• Ejercicios por resolver:
(A) Repite sin cambios todo el pasaje del texto sobre el miedo a las palabras que va desde "Franklin D. Roosevelt" hasta "y la pólvora.".
(B) En el texto sobre el miedo a las palabras, ¿qué se está machacando en el viejo sartén de fierro cuando surge la idea sobre el lenguaje?

• Fragmento del documento:
____________________

La Vida Moderna -Miedo a las palabras-
"Parecer quiere el denuedo
de vuestro parecer loco
al niño que pone el coco
y luego le tiene miedo."
Como siempre me pasa, de la nada me vienen ideas que poco o nada tienen que ver con lo que estoy haciendo, viendo, comiendo o leyendo; así, de pronto, mientras machaco los frijoles en el viejo sartén de fierro, pienso en el lenguaje, en las palabras y la masacre que estamos viviendo desde hace algunos años disfrazada de honesta preocupación por nuestros semejantes. Un problema mundial, sin fronteras, sin que nadie detenga el exterminio de conceptos, adjetivos y verbos.
Todo lo que la humanidad ofrece tiene la curiosa capacidad de ser corrompido, trastocado, revirado y tornado al revés volteado; si sirve para defensa termina como arma de ataque, si cura mata, si alimenta mal nutre, si libera esclaviza y así, ad nauseam. Tal vez por esa razón no es extraño que lo que nos hace diferentes y capaces de sobresalir, un poco, sobre el resto de los seres vivos, es esa capacidad de expresar lo que pensamos, sentimos, soñamos y deseamos (esto no siempre); que nos ha permitido crear unión, pertenencia y comunidad más allá de el parecido físico o los lazos sanguíneos; que nos da la oportunidad de crear y recrearnos, de ensalzar nuestras acciones, de tener historia y trazar un futuro; esa herramienta increíble que es el lenguaje también sirva como cadena, arma, látigo, muralla, línea limítrofe, dios y demonio.
Franklin D. Roosevelt dijo "un gran poder conlleva una gran responsabilidad" y sin duda, las palabras tienen un poder extraordinario, tal vez no curen lo físico pero ayudan a sanar, a crecer, a superar obstáculos y situaciones difíciles; nos ayudan a aprender; liberan nuestra mente de atavismos; purgan culpas; construyen puentes y enaltecen el sentido de ser humano; pero basta una sóla palabra para separar, destruir; matar; más poderosas que la pluma, la espada y la pólvora.

____________________

• Datos proporcionados:
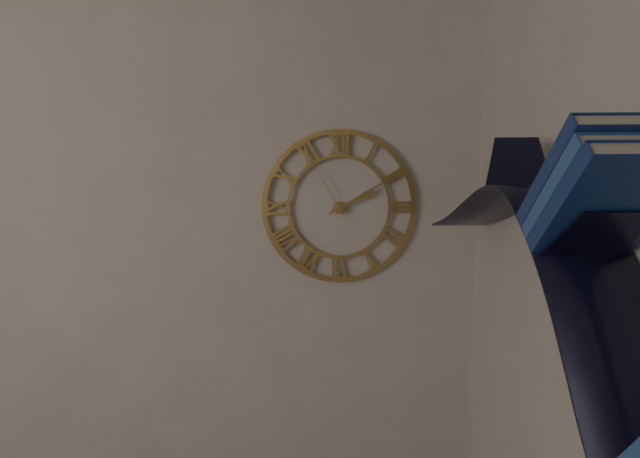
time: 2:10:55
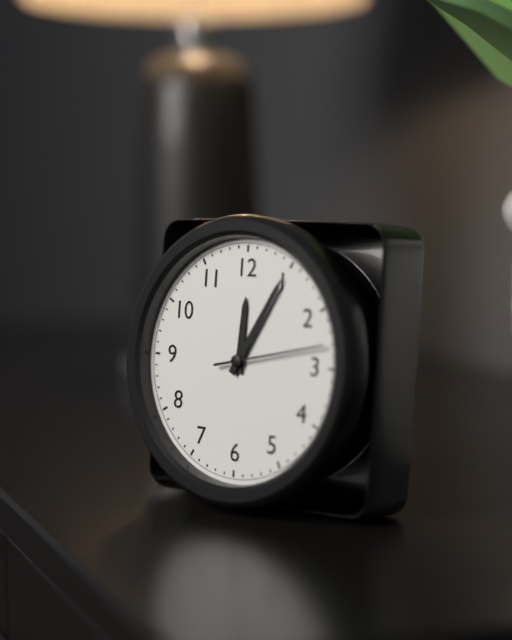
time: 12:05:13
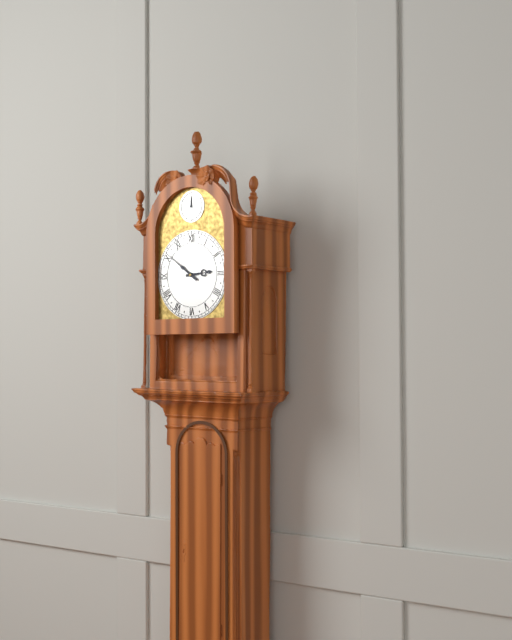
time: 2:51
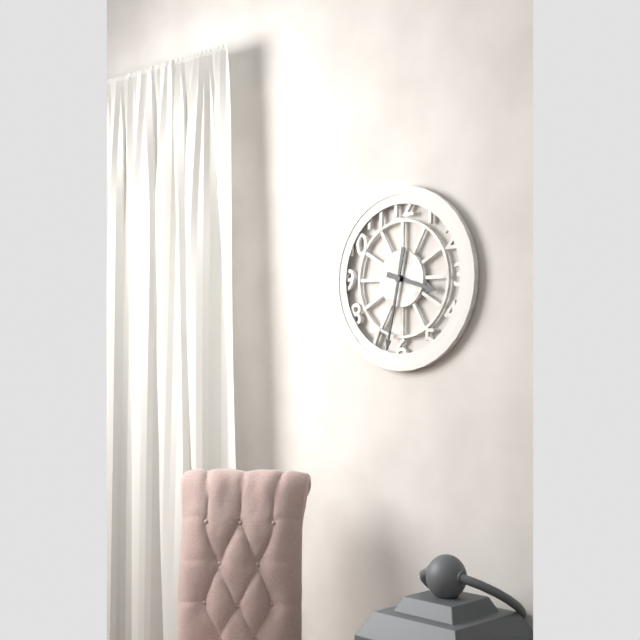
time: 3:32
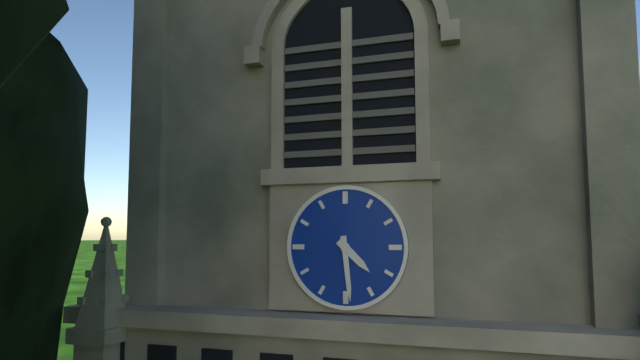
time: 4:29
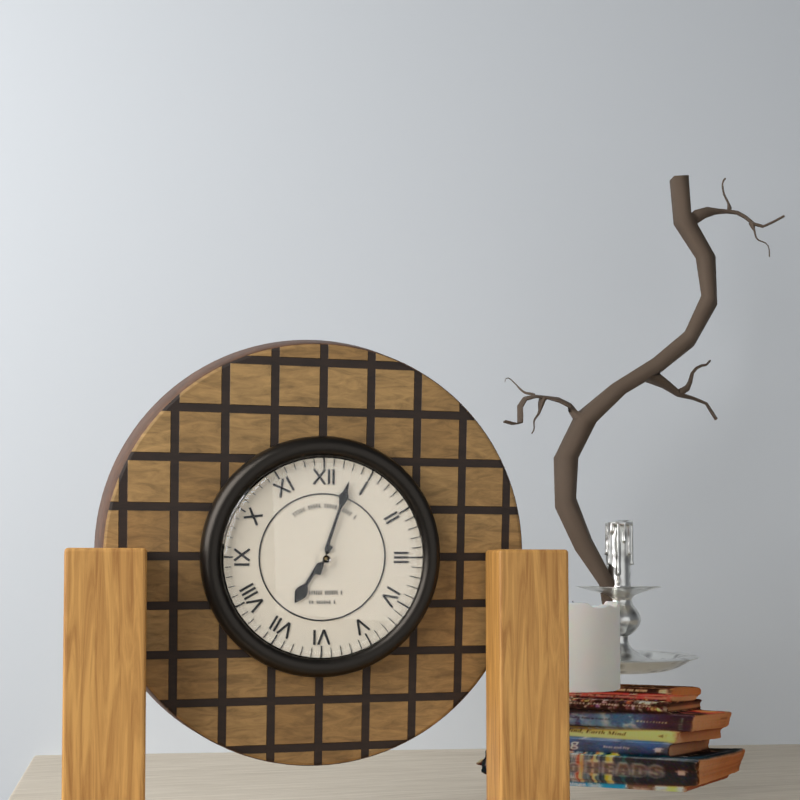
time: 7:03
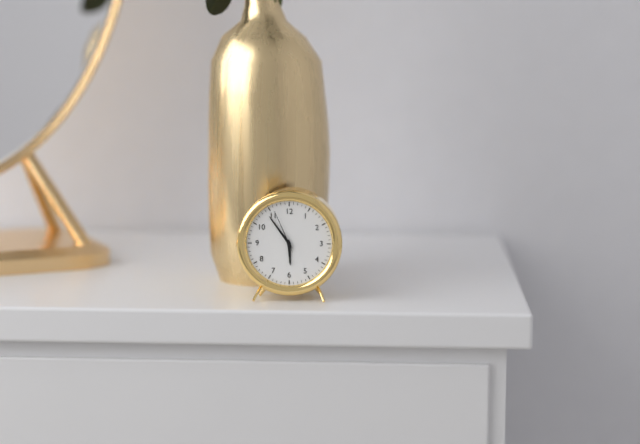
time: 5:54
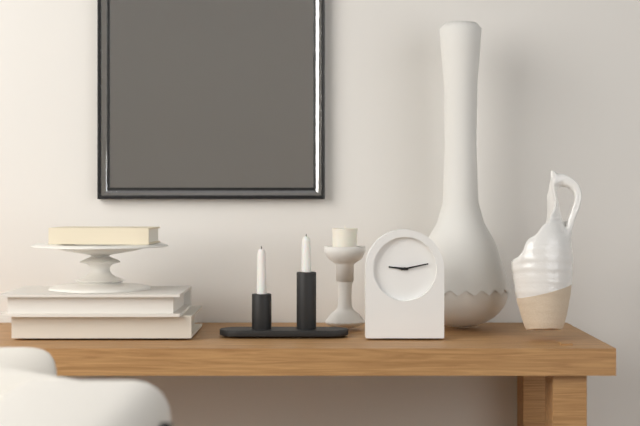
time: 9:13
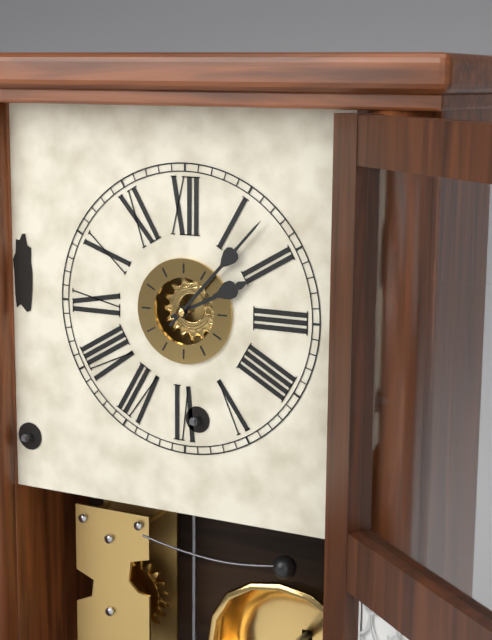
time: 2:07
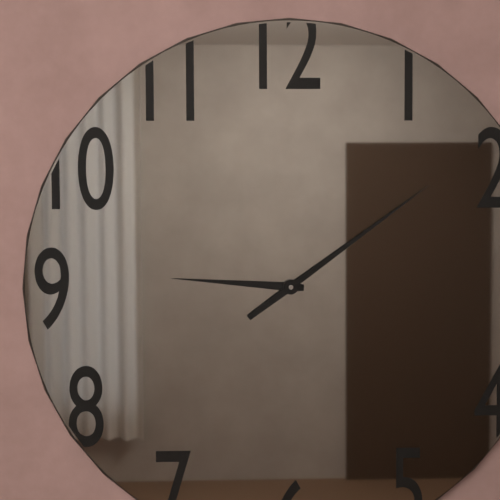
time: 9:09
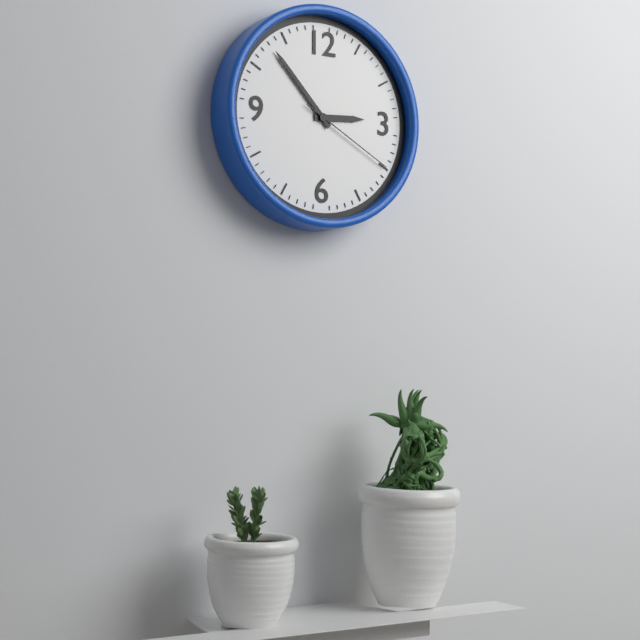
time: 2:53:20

____________________

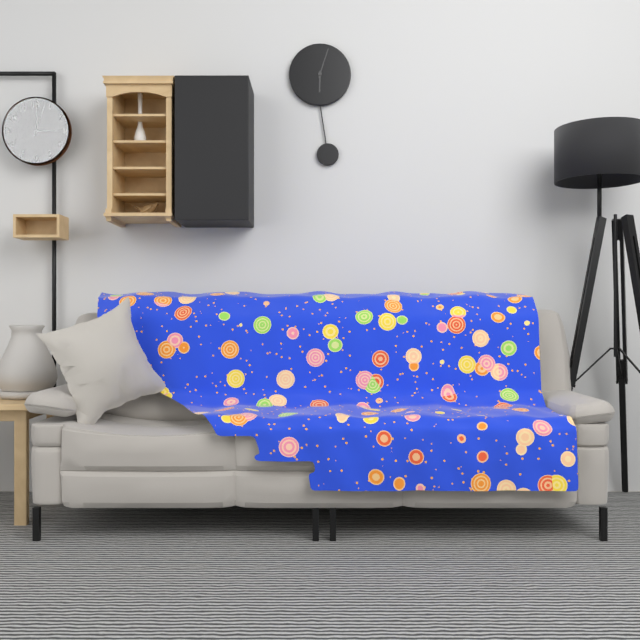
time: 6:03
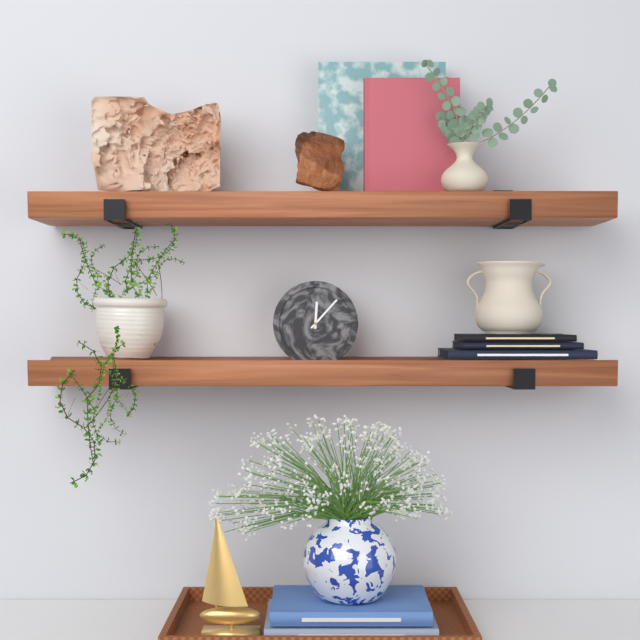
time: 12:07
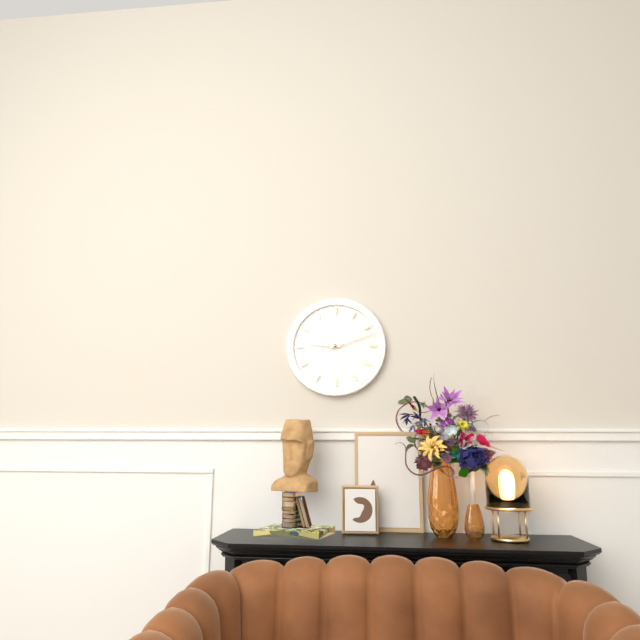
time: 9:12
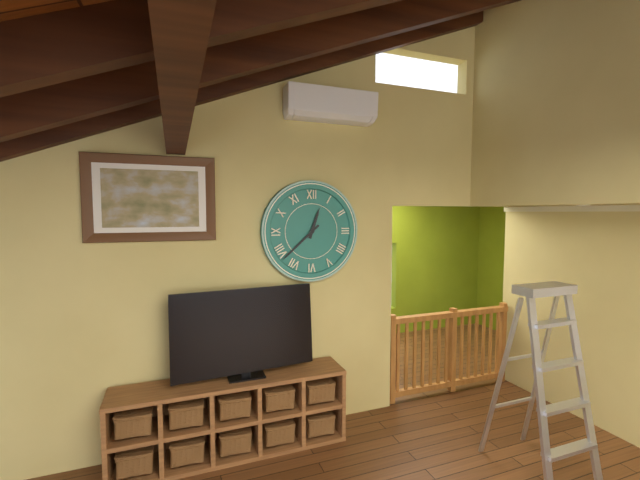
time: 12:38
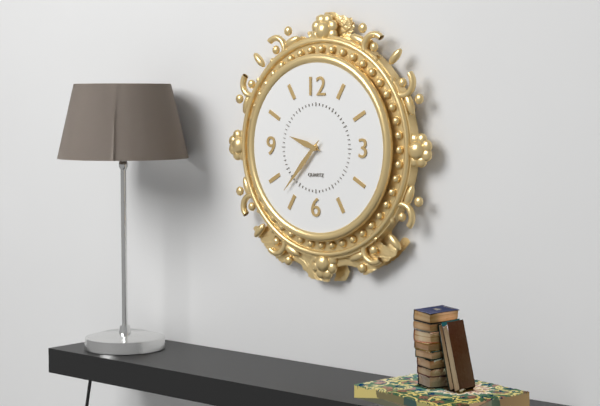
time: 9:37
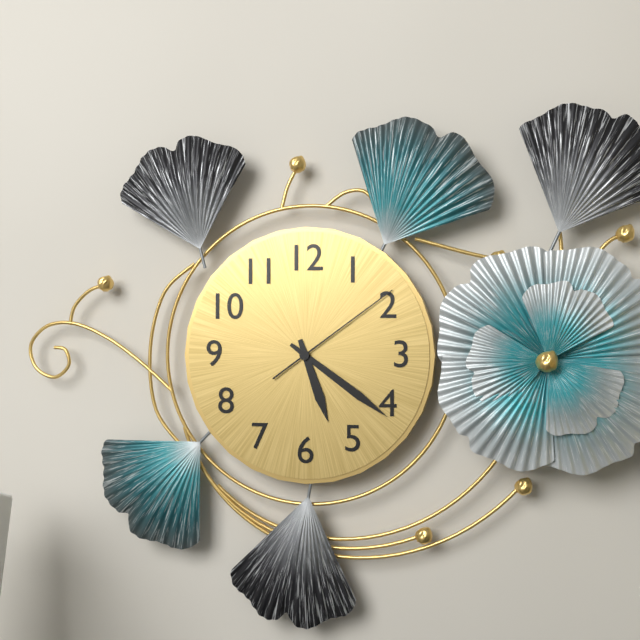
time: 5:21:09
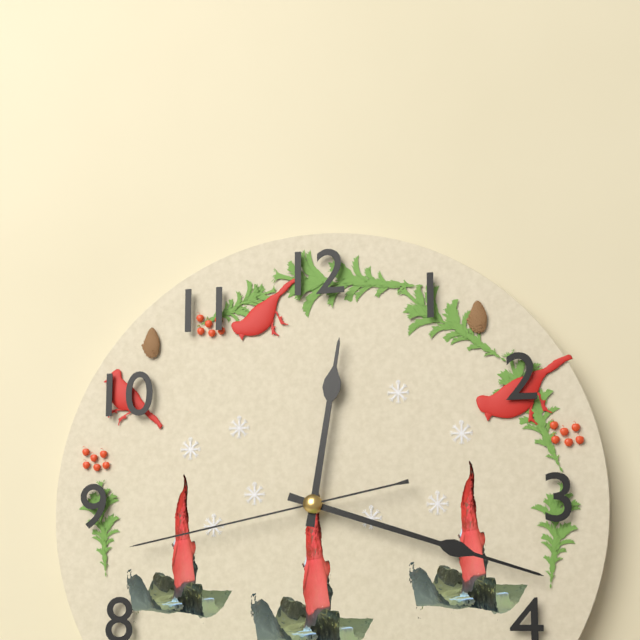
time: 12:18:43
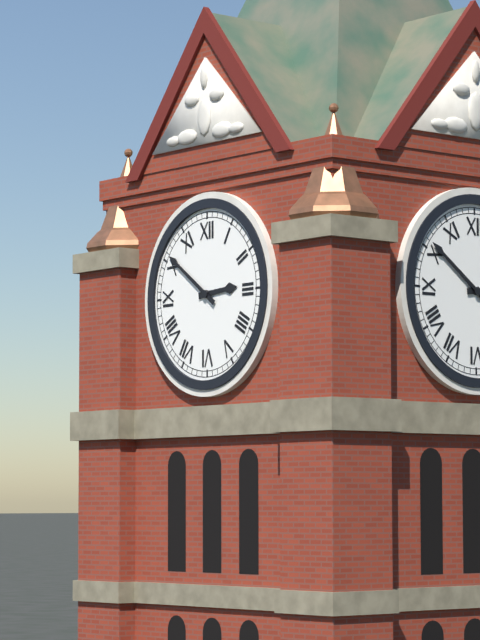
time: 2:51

____________________

• Soluciones:
(A)
Franklin D. Roosevelt dijo "un gran poder conlleva una gran responsabilidad" y sin duda, las palabras tienen un poder extraordinario, tal vez no curen lo físico pero ayudan a sanar, a crecer, a superar obstáculos y situaciones difíciles; nos ayudan a aprender; liberan nuestra mente de atavismos; purgan culpas; construyen puentes y enaltecen el sentido de ser humano; pero basta una sóla palabra para separar, destruir; matar; más poderosas que la pluma, la espada y la pólvora.

(B) Los frijoles.